Voor het drukken gebruikte men eerst houtsneden (14de eeuw), en van 1575 af (tot ca 1850) werd die techniek verdrongen door de kopergravure: zo kwamen fijner details in de tekening.

Na het concilie van Trente (einde : 1565) maakte de contra-reformatie dankbaar gebruik van die prentjes bijzonder onder invloed van de Jezuïeten om de catechese aanschouwelijker voor te stellen.

Zo ontstonden in de Zuidelijke Nederlanden hele reeksen taferelen uit het Oud en Nieuw Testament, levens van heiligen, enz.
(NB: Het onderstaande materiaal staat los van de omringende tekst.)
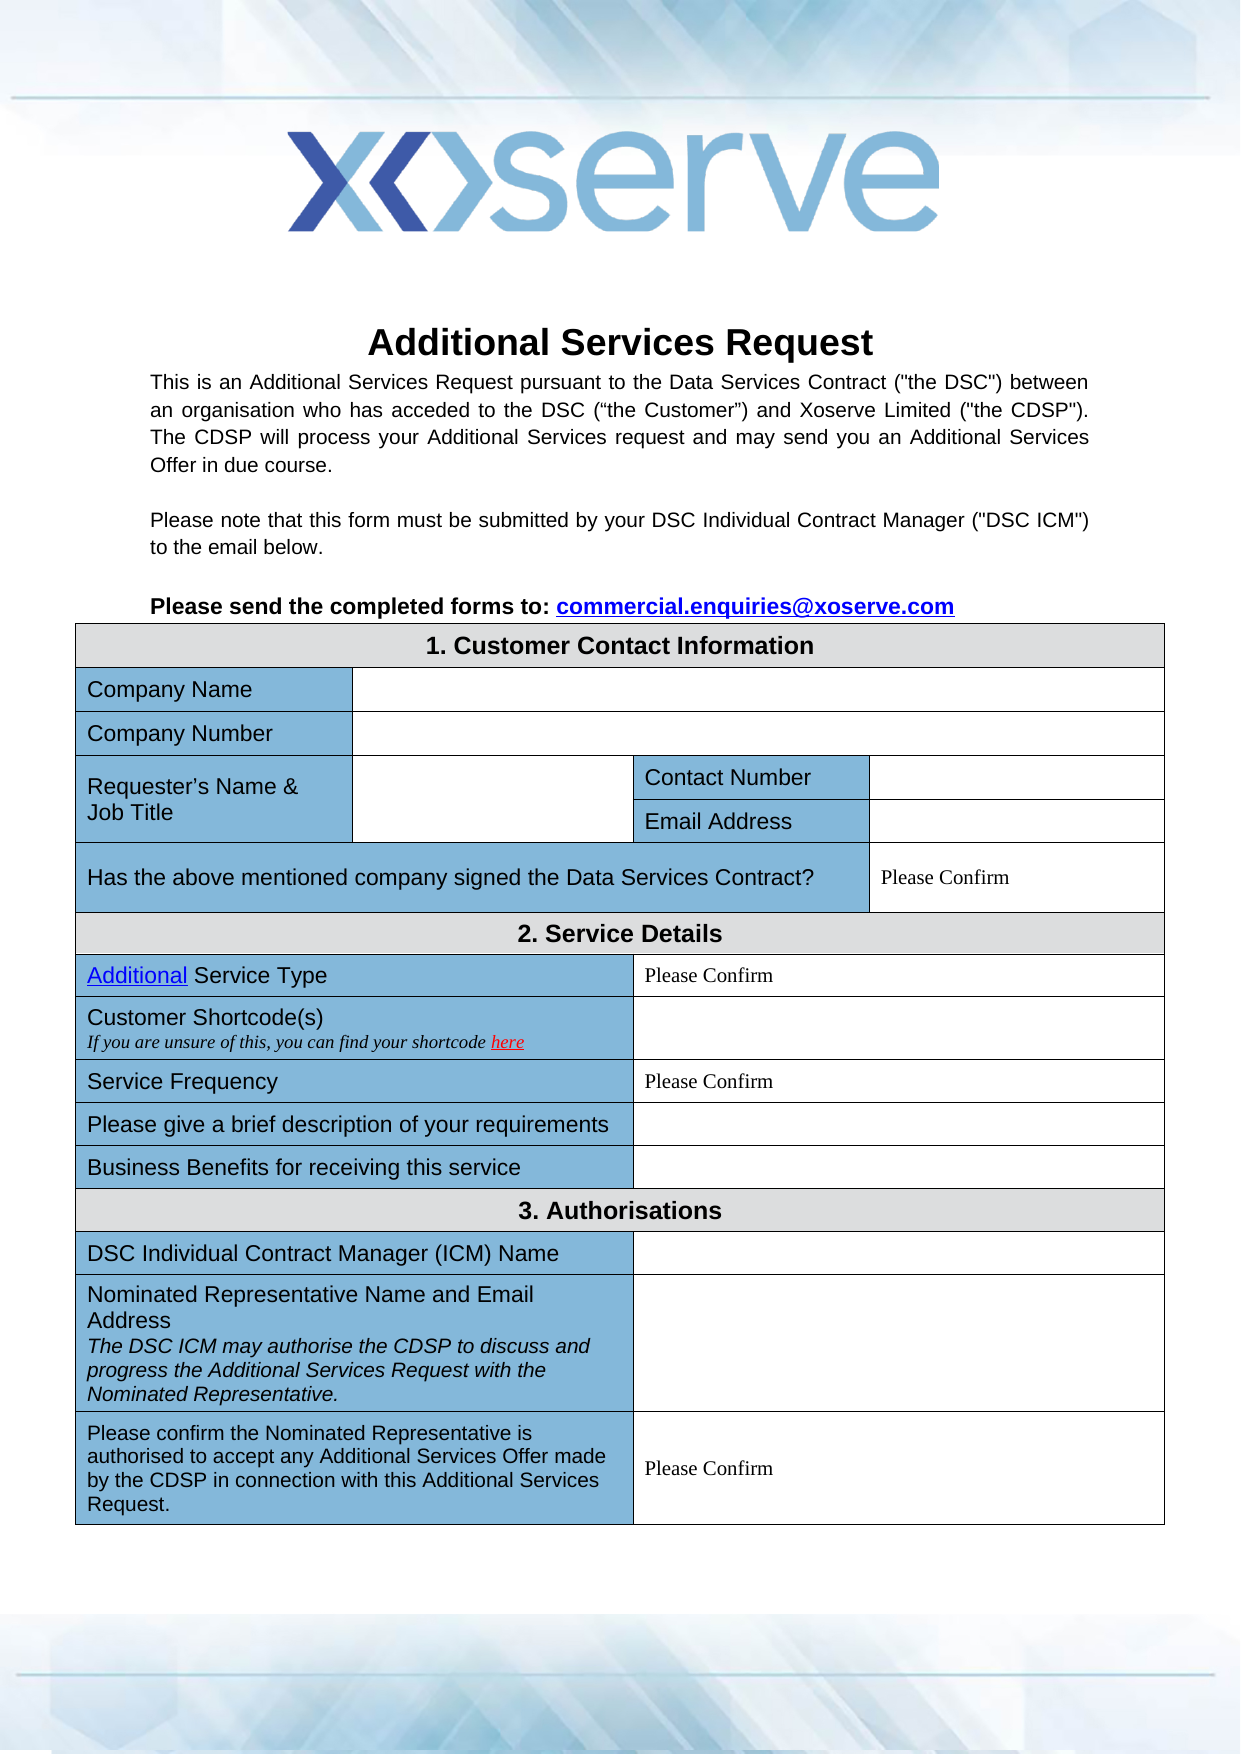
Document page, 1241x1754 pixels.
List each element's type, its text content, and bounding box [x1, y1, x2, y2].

table_cell 2. Service Details [76, 913, 1164, 953]
table_cell [870, 800, 1164, 842]
text Additional Services Request [150, 247, 1090, 364]
table_cell Nominated Representative Name and Email Address The DSC ICM may authorise the CDSP to discuss and progress the Additional Services Request with the Nominated Representative. [76, 1275, 633, 1411]
table_cell [353, 712, 1164, 755]
table_cell Email Address [634, 800, 869, 842]
table_cell [634, 1232, 1164, 1274]
text Please send the completed forms to: commercial.enquiries@xoserve.com [150, 593, 1090, 619]
table_cell Service Frequency [76, 1060, 633, 1102]
table_cell Has the above mentioned company signed the Data Services Contract? [76, 843, 869, 912]
table_cell [870, 756, 1164, 799]
table_cell 3. Authorisations [76, 1189, 1164, 1231]
table_cell [634, 1103, 1164, 1145]
table_cell Please give a brief description of your requirements [76, 1103, 633, 1145]
table_cell Requester’s Name & Job Title [76, 756, 352, 842]
table_cell Additional Service Type [76, 955, 633, 996]
table_header 1. Customer Contact Information [76, 624, 1164, 667]
table_cell [634, 997, 1164, 1059]
table_cell DSC Individual Contract Manager (ICM) Name [76, 1232, 633, 1274]
table_cell [634, 1275, 1164, 1411]
picture [0, 0, 1241, 1754]
table_cell Company Number [76, 712, 352, 755]
table_cell Customer Shortcode(s) If you are unsure of this, you can find your shortcode here [76, 997, 633, 1059]
table_cell [634, 1146, 1164, 1188]
text This is an Additional Services Request pursuant to the Data Services Contract ("the DSC") between an organisation who has acceded to the DSC (“the Customer”) and Xoserve Limited ("the CDSP"). The CDSP will process your Additional Services request and may send you an Additional Services Offer in due course. [150, 370, 1090, 477]
table_cell Please confirm the Nominated Representative is authorised to accept any Additional Services Offer made by the CDSP in connection with this Additional Services Request. [76, 1412, 633, 1524]
text Please note that this form must be submitted by your DSC Individual Contract Manager ("DSC ICM") to the email below. [150, 508, 1090, 559]
table_cell Company Name [76, 668, 352, 711]
table_cell [353, 668, 1164, 711]
table_cell [353, 756, 633, 842]
table_cell Contact Number [634, 756, 869, 799]
table_cell Business Benefits for receiving this service [76, 1146, 633, 1188]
Die prentjes waren een goed aanschouwelijk onderricht van het Rooms geloof. Zo ontstonden ook duizenden godvruchtige en moraliserende 'sanctjes'. Dat werd zo'n succes dat de koperplaten gebruikt werden van 1600 tot na ... 1850 (4).

Zij werden los of in emblemata- en devotieboekjes gereproduceerd. Zij werden geschonken als prijs voor de beste studenten van onze colleges (zo ken ik perkamenten sanctjes geschonken einde 1700 aan een student uit het college van Tielt); of op papier als beloning van de catechismuslessen in de zondagscholen . Zij waren een beloning voor goed gedrag of een herinnering aan de Eerste Communie of Vormsel..

Waar is de tijd dat ze nog op onze lagere scholen werden uitgedeeld, of dat kinderen aan de poort van het seminarie stonden om sanctjes te vragen aan de seminaristen.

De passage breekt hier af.